Eind juli 2015 was de graduation. Oftewel, Samuel zou dan officieel pastor zijn. Mijn ouders en ik kregen een uitnodiging om daarbij aanwezig te zijn. Nu was ik nog aardig in de buurt, ik werkte die zomer op de farm en heb nog getwijfeld, maar de omstandigheden in Nairobi waren toen dusdanig dat het gewoon niet ging. Gelukkig heeft Samuel mijn familie van een verslag van uur tot uur voorzien. Het was, zo gezien, een mooie dag. Mijn vader en ik moesten speeches maken die anderen voor hem zouden voorlezen in de kerk, mijn moeder mocht een lied uitzoeken wat Samuel zou gaan zingen, Amazing Grace. Zo zouden we er toch een beetje bij zijn. De graduation nam twee dagen in beslag en het zou te veel zijn om alles hier te beschrijven. Er werd veel en vooral lang gesproken door alle pastors uit de buurt, leraren van de school en bestuursleden en ook door familie. Iedere nieuwe pastor kreeg een ketting om met een papieren medaille, waarop stond: Well done. Mijn vrienden, Paschal en Respiquce waren ook aanwezig en uiteraard Samuel zijn moeder, broer en zusjes. En alle vrijwilligers van Samuels zorgpunt. Na afloop was er voor iedereen een goede maaltijd.

Maar nadat je dus officieel een pastor bent, ben je nog niet klaar. Een pastor moet zelf een nieuwe kerk stichten. En dat kost veel geld. En dat heeft Samuel niet. Daarnaast heeft Samuel ook nog zijn zorgpunt waar hij en vele andere dagelijks bezig zijn. En zijn Masaai. Het was dus allemaal niet zo eenvoudig. Wel zou hij, tijdelijk, reizend prediker kunnen worden. Maar dit was niet echt een oplossing. Reizen kost ook geld. Eind augustus was er nog een feestdag. Waar ik ook een uitnodiging voor kreeg. Erg aardig, maar het ontbreekt mij aan financiële middelen hiervoor. Op 28 augustus is Samuel getrouwd met zijn Eliwaza. Een lief meisje, wat ik in december al had ontmoet.

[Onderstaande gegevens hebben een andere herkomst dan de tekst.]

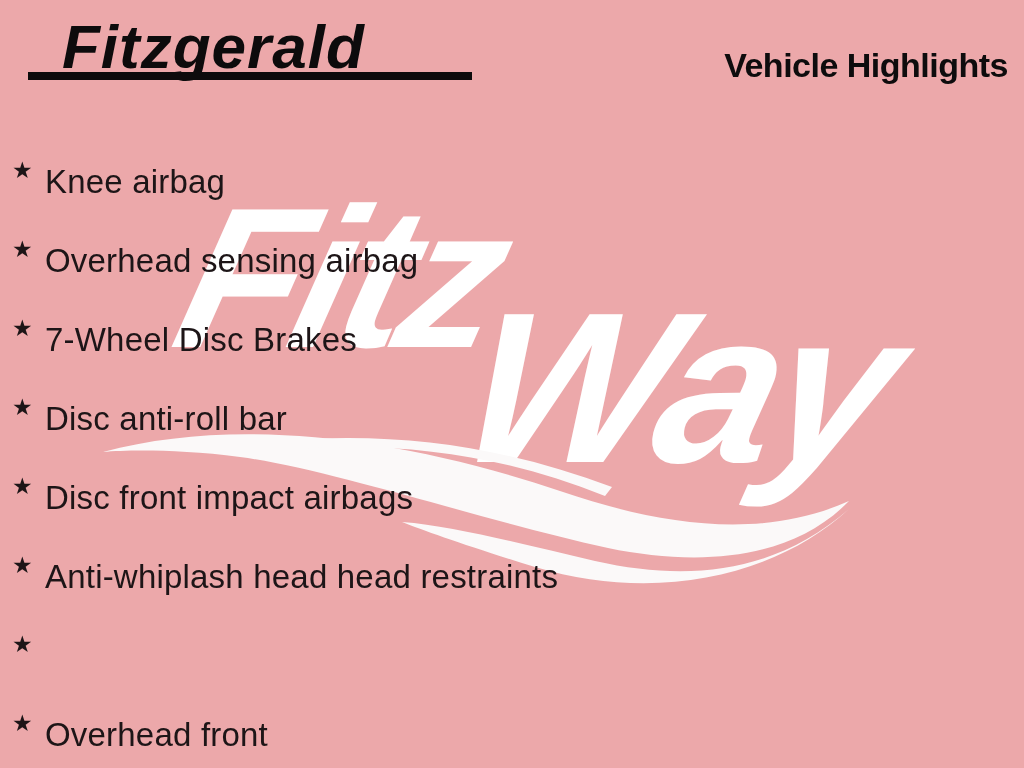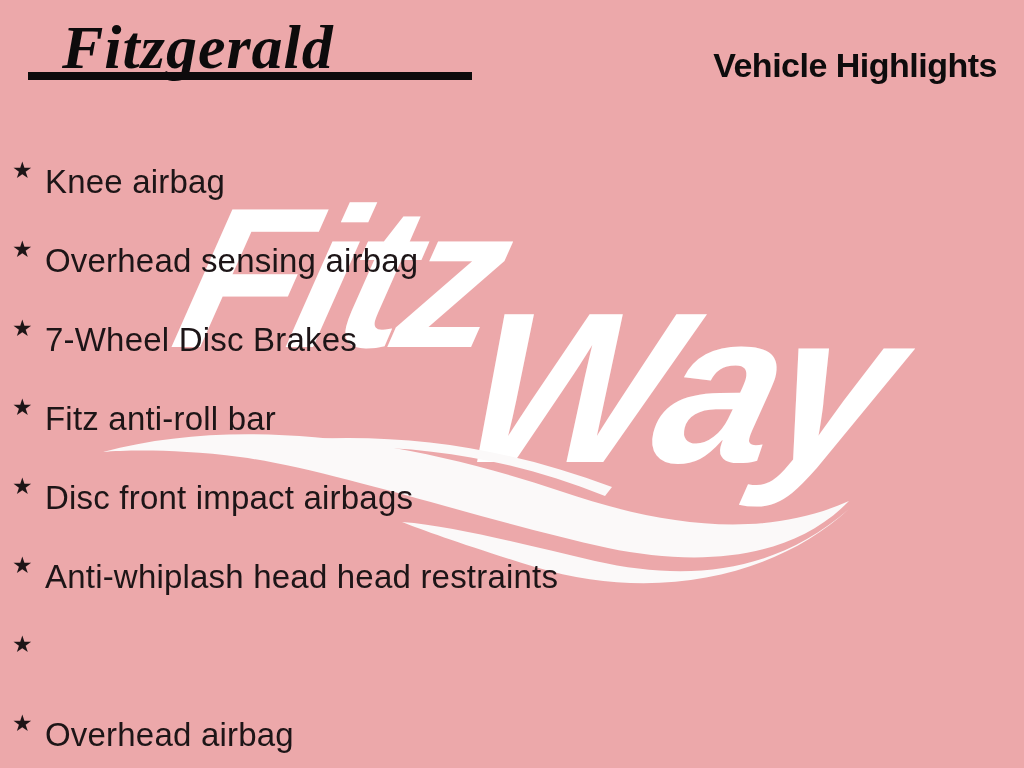--- a/index.html
+++ b/index.html
@@ -40,41 +40,41 @@
     top: 0;
     width: 500px;
     height: 120px;
     z-index: 2;
     color: #0D0B0C;
   }
   .logo-script {
     position: absolute;
     left: 62px;
     top: 16px;
-    font-family: Liberation Serif, serif;
+    font-family: Liberation Sans, sans-serif;
     font-style: italic;
     font-weight: bold;
     font-size: 62px;
     line-height: 1;
     letter-spacing: 1px;
     white-space: nowrap;
   }
   .logo-underline {
     position: absolute;
     left: 28px;
     top: 72px;
     width: 444px;
     height: 8px;
     background: #0D0B0C;
   }
 
   .page-title {
     position: absolute;
     top: 46px;
-    right: 27px;
+    right: 16px;
     margin: 0;
     z-index: 2;
     font-size: 34px;
     font-weight: bold;
     letter-spacing: -0.5px;
     color: #0E0C0D;
   }
 
   
   .highlights {
@@ -136,32 +136,32 @@
     <li>
       <span class="star">★</span>
       <span class="item-label">Overhead sensing airbag</span>
     </li>
     <li>
       <span class="star">★</span>
       <span class="item-label">7-Wheel Disc Brakes</span>
     </li>
     <li>
       <span class="star">★</span>
-      <span class="item-label">Fitz anti-roll bar</span>
+      <span class="item-label">Disc anti-roll bar</span>
     </li>
     <li>
       <span class="star">★</span>
       <span class="item-label">Disc front impact airbags</span>
     </li>
     <li>
       <span class="star">★</span>
       <span class="item-label">Anti-whiplash head head restraints</span>
     </li>
     <li>
       <span class="star">★</span>
     </li>
     <li>
       <span class="star">★</span>
-      <span class="item-label">Overhead airbag</span>
+      <span class="item-label">Overhead front</span>
     </li>
   </ul>
 
 </div>
 
 </body></html>

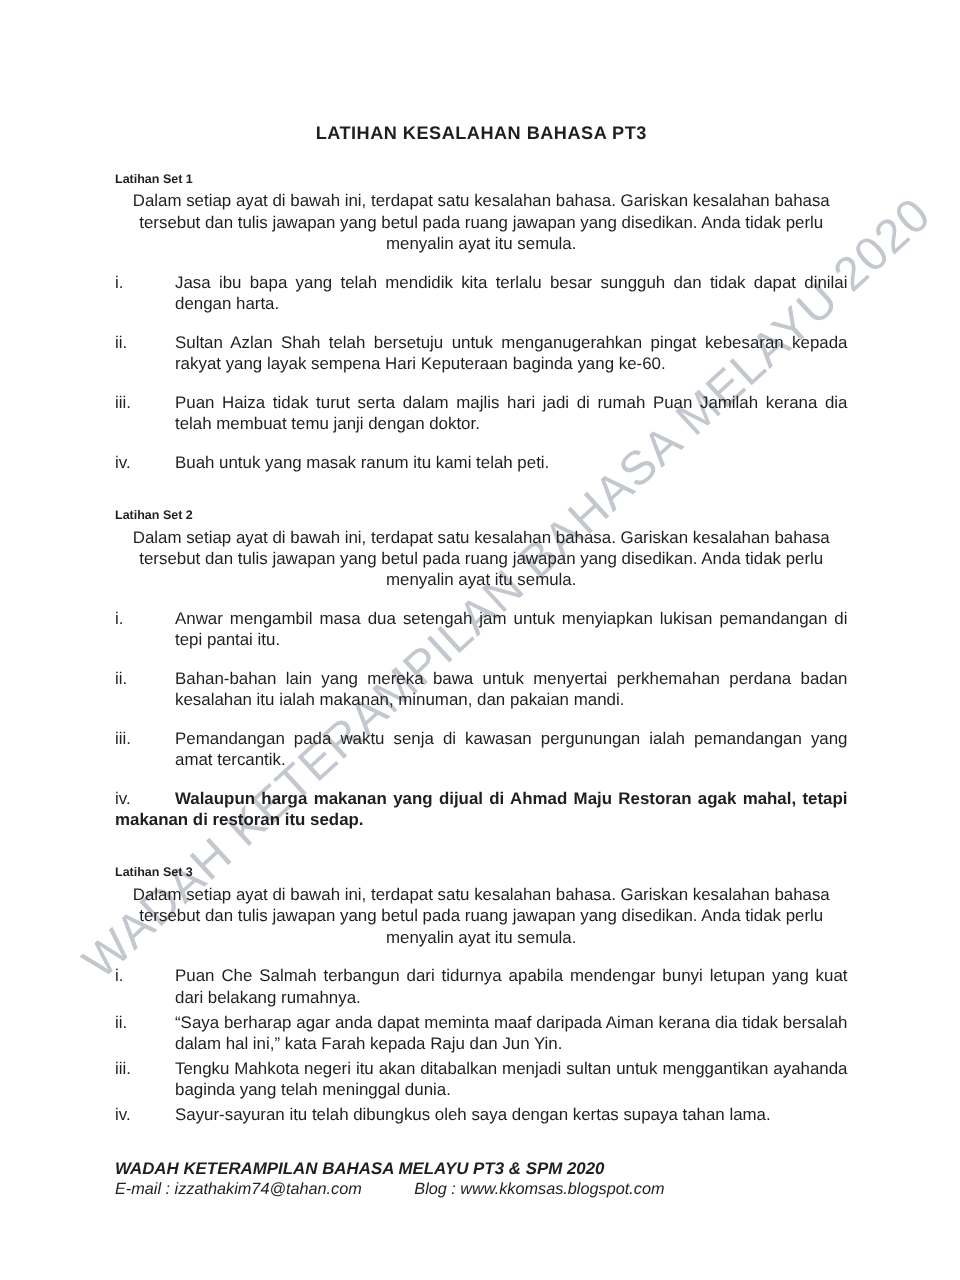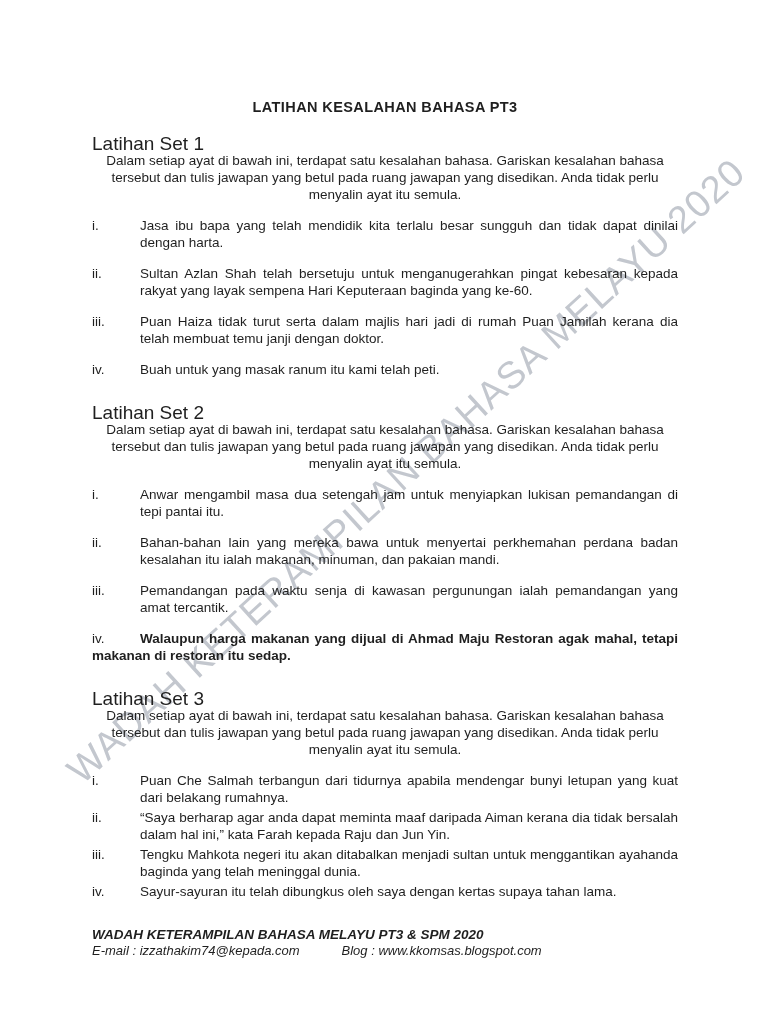--- a/index.html
+++ b/index.html
@@ -40,23 +40,23 @@
     padding-top: 99px;
     margin-bottom: 19px;
     text-align: center;
     font-size: 14.5px;
     line-height: 17px;
     font-weight: bold;
     letter-spacing: 0.4px;
   }
   .section { margin-bottom: 26px; }
   .section-heading {
-    font-size: 19px;
+    font-size: 10px;
     line-height: 17px;
-    font-weight: normal;
+    font-weight: bold;
   }
   .instructions {
     font-size: 13.5px;
     line-height: 17px;
     margin-bottom: 14px;
     text-align: center;
   }
   .item {
     display: flex;
     margin-bottom: 14px;
@@ -164,17 +164,17 @@
               <span class="numeral">iv.</span>
               <span class="text">Sayur-sayuran itu telah dibungkus oleh saya dengan kertas supaya tahan lama.</span>
             </div>
           </div>
         </div>
       </div>
 
     <div class="footer">
       <div class="footer-title">WADAH KETERAMPILAN BAHASA MELAYU PT3 &amp; SPM 2020</div>
       <div class="footer-line">
-        <span>E-mail : izzathakim74@kepada.com</span><span class="footer-blog">Blog : www.kkomsas.blogspot.com</span>
+        <span>E-mail : izzathakim74@tahan.com</span><span class="footer-blog">Blog : www.kkomsas.blogspot.com</span>
       </div>
     </div>
   </div>
 </div>
 
 </body></html>

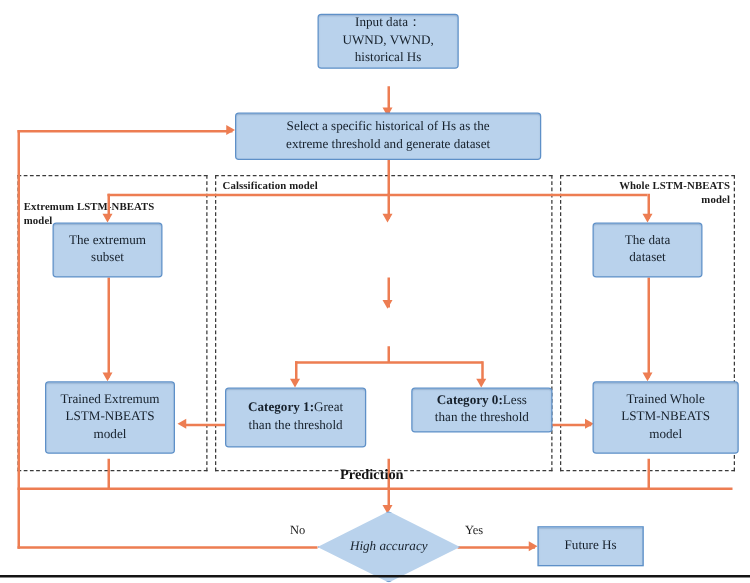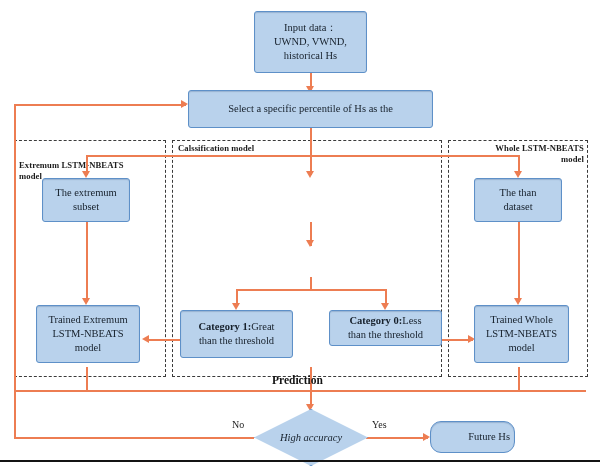--- a/index.html
+++ b/index.html
@@ -6,21 +6,21 @@
   body{width:600px;height:466px;overflow:hidden;
        font-family:"Liberation Serif", serif;color:#1c1c1c;}
   #stage{position:relative;width:600px;height:466px;background:#fff;}
 
   
   .box{position:absolute;box-sizing:border-box;
        background:#b9d2ec;border:1px solid #5e90c8;border-radius:3px;
        display:flex;align-items:center;justify-content:center;text-align:center;
        font-size:10.5px;line-height:1.32;color:#16202b;padding:2px 4px;
        box-shadow:0 1px 1px rgba(90,120,160,.35) inset;}
-  .box.sq{border-radius:11px;justify-content:flex-end;}
+  .box.sq{border-radius:0;}
 
   
   .diamond{position:absolute;font-style:italic;}
   .diamond .shape{position:absolute;inset:0;
        background:#b9d2ec;border:1px solid #5e90c8;
        clip-path:polygon(50% 0,100% 50%,50% 100%,0 50%);}
   .diamond .txt{position:absolute;inset:0;display:flex;align-items:center;
        justify-content:center;font-size:10.5px;color:#16202b;}
 
   
@@ -119,45 +119,46 @@
   <div class="ar rt" style="left:423px;top:433px;"></div>
 
   <div class="ln h" style="left:14px;top:437px;width:240px;"></div>
   <div class="ln v" style="left:14px;top:104px;height:335px;"></div>
   <div class="ln h" style="left:14px;top:104px;width:172px;"></div>
   <div class="ar rt" style="left:181px;top:100px;"></div>
 
   <div class="edgelab" style="left:218px;top:419px;margin-left:14px;">No</div>
   <div class="edgelab" style="left:372px;top:419px;">Yes</div>
 
-  <div class="box" style="left:254px;top:11px;width:113px;height:62px;">
+  <div class="box" style="left:254px;top:11px;width:113px;height:44px;">
     <div>
       <span>Input data：</span><br>
       <span>UWND, VWND,</span><br>
       <span>historical Hs</span>
     </div>
   </div>
 
   <div class="box" style="left:188px;top:90px;width:245px;height:38px;">
     <div>
-      <span>Select a specific percentile of Hs as the</span><br>
+      <span>Select a specific historical of Hs as the</span><br>
+      <span>extreme threshold and generate dataset</span>
     </div>
   </div>
 
   <div class="box" style="left:42px;top:178px;width:88px;height:44px;">
     <div>
       <span>The extremum</span><br>
       <span>subset</span>
     </div>
   </div>
 
 
   <div class="box" style="left:474px;top:178px;width:88px;height:44px;">
     <div>
-      <span>The than</span><br>
+      <span>The data</span><br>
       <span>dataset</span>
     </div>
   </div>
 
 
   <div class="box" style="left:180px;top:310px;width:113px;height:48px;">
     <div>
       <span class="bold">Category 1:</span><span>Great</span><br>
       <span>than the threshold</span>
     </div>
@@ -171,21 +172,21 @@
   </div>
 
   <div class="box" style="left:36px;top:305px;width:104px;height:58px;">
     <div>
       <span>Trained  Extremum</span><br>
       <span>LSTM-NBEATS</span><br>
       <span>model</span>
     </div>
   </div>
 
-  <div class="box" style="left:474px;top:305px;width:95px;height:58px;">
+  <div class="box" style="left:474px;top:305px;width:117px;height:58px;">
     <div>
       <span>Trained Whole</span><br>
       <span>LSTM-NBEATS</span><br>
       <span>model</span>
     </div>
   </div>
 
   <div class="diamond" style="left:254px;top:409px;width:114px;height:57px;">
     <div class="shape"></div>
     <div class="txt">High accuracy</div>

Eliwaza werkte ook op het zorgpunt. Zoveel zorgen had Samuel zich gemaakt over het vinden van een vrouw. En onverwacht kwam Eliwaza op zijn pad. Wat was hij trots op zijn Eliwaza. Eliwaza was de dochter van een minister. Haar ouders gaven geen toestemming voor dit huwelijk. Samuel, een jongen van de straat en pastor of niet...hij had geen geld. Eliwaza moest kiezen. Haar ouders of Samuel. Zij koos voor Samuel. En verdrietig genoeg werd zij verstoten door haar ouders. De maanden voor hun trouwen woonde zij in het zorgpunt. Verstoten is ook echt verstoten. Haar ouders hadden geen dochter meer. Er is nooit meer contact. De bruiloft was een prachtige dag. Eliwaza en Samuel zagen er zo mooi uit. Vrienden hadden hen geholpen aan een mooie jurk en een pak. In de toekomst hoopte ik hen nog eens op te zoeken. Dacht ik.

De maanden na hun huwelijk waren mooie maanden. Samuel was hulpprediker in hun kerk en evangeliseerde onder de Maasai en werkte met zijn Eliwaza op het zorgpunt. Eliwaza gaf de kinderen les, speelde met hen en kookte het eten. Samen woonden ze in een hutachtig huisje van 2 meter lang en 1,5 meter breed. Op de zanderige grond lag alleen een matras. Overdag waren ze op het zorgpunt en in de kerk aan het werk. Beiden genoten van de foto's van mijn neefjes en nichtje.... zoveel witte kindjes bij elkaar... prachtig vonden ze het. We stuurden foto's van sneeuw en schaatsers. En het was zo leuk om te doen. Ze waren gelukkig en hadden zoveel plezier om de foto's.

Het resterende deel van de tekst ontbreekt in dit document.